Gather every line in the rows below that contains the word "ενδιαφερόμενος".

[Page-level text extractions]
--------------------
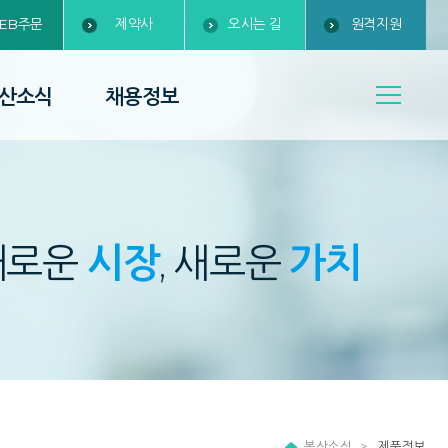
EB주문
제약사
오시는 길
원격지원
산소식
채용정보
새로운
시장
, 새로운
가치
복산소식
제품정보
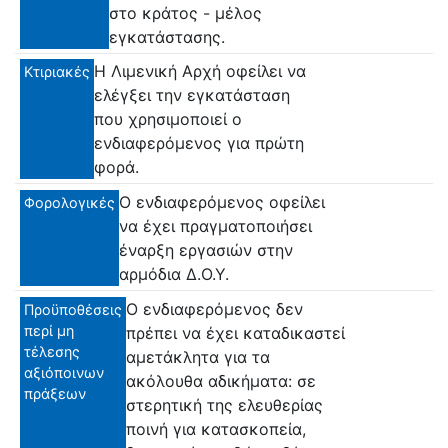
στο κράτος - μέλος
εγκατάστασης.
Η Λιμενική Αρχή οφείλει να
Κτιριακές
ελέγξει την εγκατάσταση
που χρησιμοποιεί ο
ενδιαφερόμενος για πρώτη
φορά.
Ο ενδιαφερόμενος οφείλει
Φορολογικές
να έχει πραγματοποιήσει
έναρξη εργασιών στην
αρμόδια Δ.Ο.Υ.
Ο ενδιαφερόμενος δεν
Προϋποθέσεις
περί μη
πρέπει να έχει καταδικαστεί
τέλεσης
αμετάκλητα για τα
αξιόποινων
ακόλουθα αδικήματα: σε
πράξεων
στερητική της ελευθερίας
ποινή για κατασκοπεία,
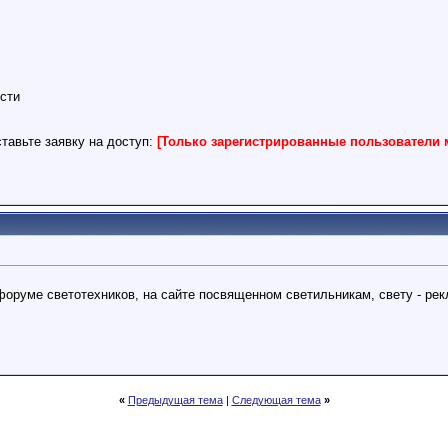
сти
тавьте заявку на доступ:
[Только зарегистрированные пользователи 
оруме светотехников, на сайте посвященном светильникам, свету - рекл
«
Предыдущая тема
|
Следующая тема
»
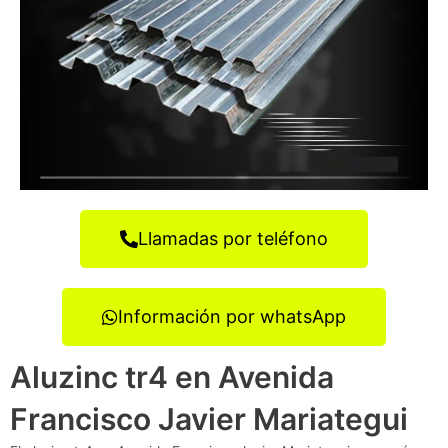
Llamadas por teléfono
Información por whatsApp
Aluzinc tr4 en Avenida
Francisco Javier Mariategui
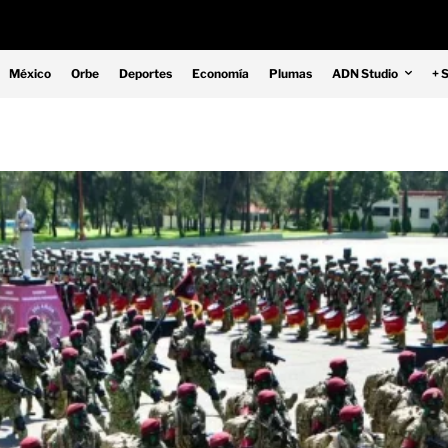
México
Orbe
Deportes
Economía
Plumas
ADN Studio
+ 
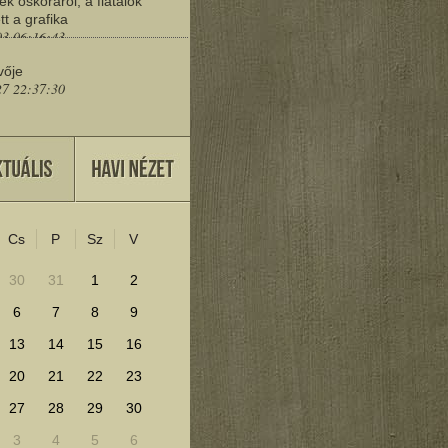
ek őskoráról, a fiatalok
tt a grafika
03 06:16:43
vője
27 22:37:30
eresd a műemlékeket?
25 11:30:41
Cs
P
Sz
V
lenítéséhez kattints ide!
30
31
1
2
6
7
8
9
13
14
15
16
20
21
22
23
27
28
29
30
3
4
5
6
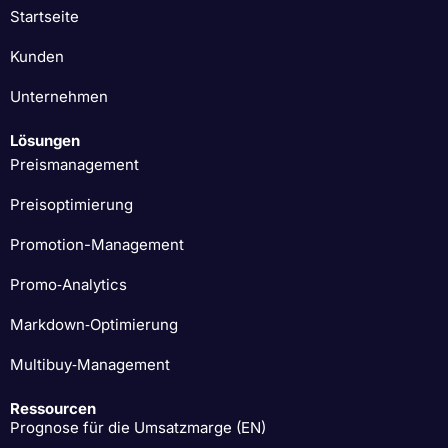
Startseite
Kunden
Unternehmen
Lösungen
Preismanagement
Preisoptimierung
Promotion-Management
Promo‑Analytics
Markdown‑Optimierung
Multibuy‑Management
Ressourcen
Prognose für die Umsatzmarge (EN)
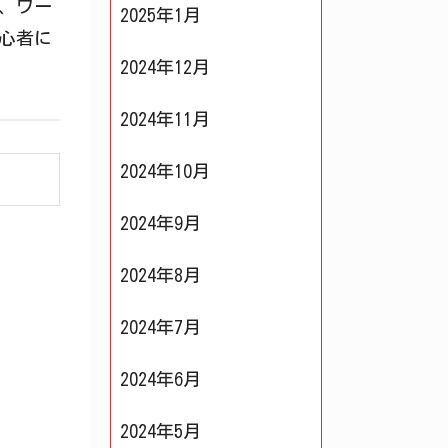
、ワー
2025年1月
心者に
2024年12月
2024年11月
2024年10月
2024年9月
2024年8月
2024年7月
2024年6月
2024年5月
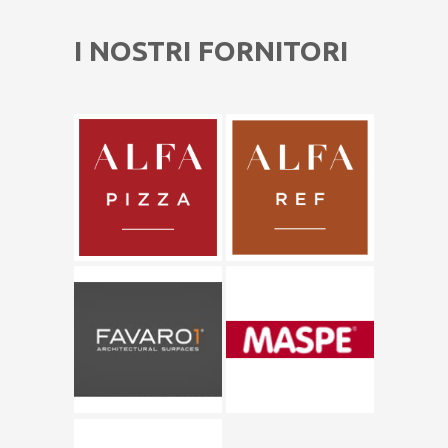
I NOSTRI FORNITORI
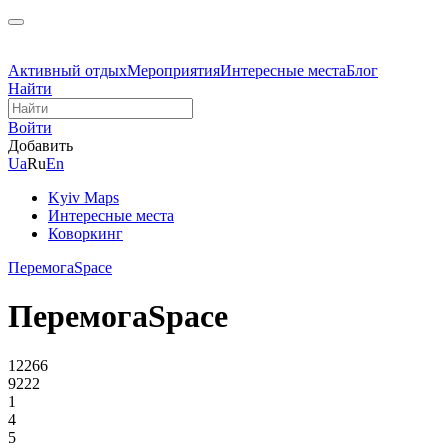
Активный отдых
Мероприятия
Интересные места
Блог
Найти
Войти
Добавить
Ua
Ru
En
Kyiv Maps
Интересные места
Коворкинг
ПеремогаSpace
ПеремогаSpace
12266
9222
1
4
5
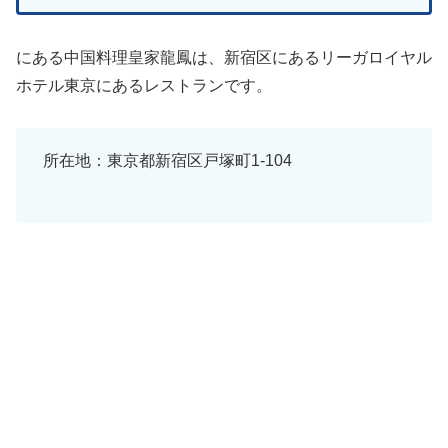
にある中国料理皇家龍鳳は、新宿区にあるリーガロイヤル
ホテル東京にあるレストランです。
所在地：東京都新宿区戸塚町1-104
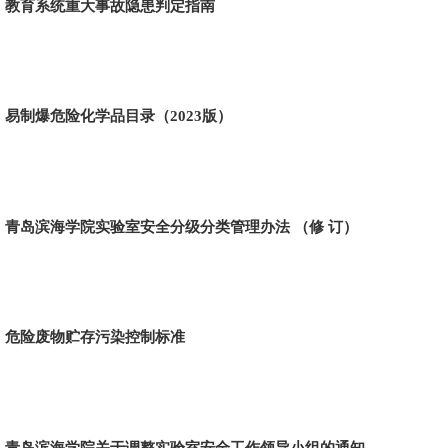
教育系统重大事故隐患判定指南
易制爆危险化学品目录（2023版）
青岛滨海学院实验室安全分级分类管理办法 （修 订）
危险废物贮存污染控制标准
青岛滨海学院关于调整实验室安全工作领导小组的通知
--------------------
**Reply to the task:**
ενδιαφερόμενος για πρώτη
Ο ενδιαφερόμενος οφείλει
Ο ενδιαφερόμενος δεν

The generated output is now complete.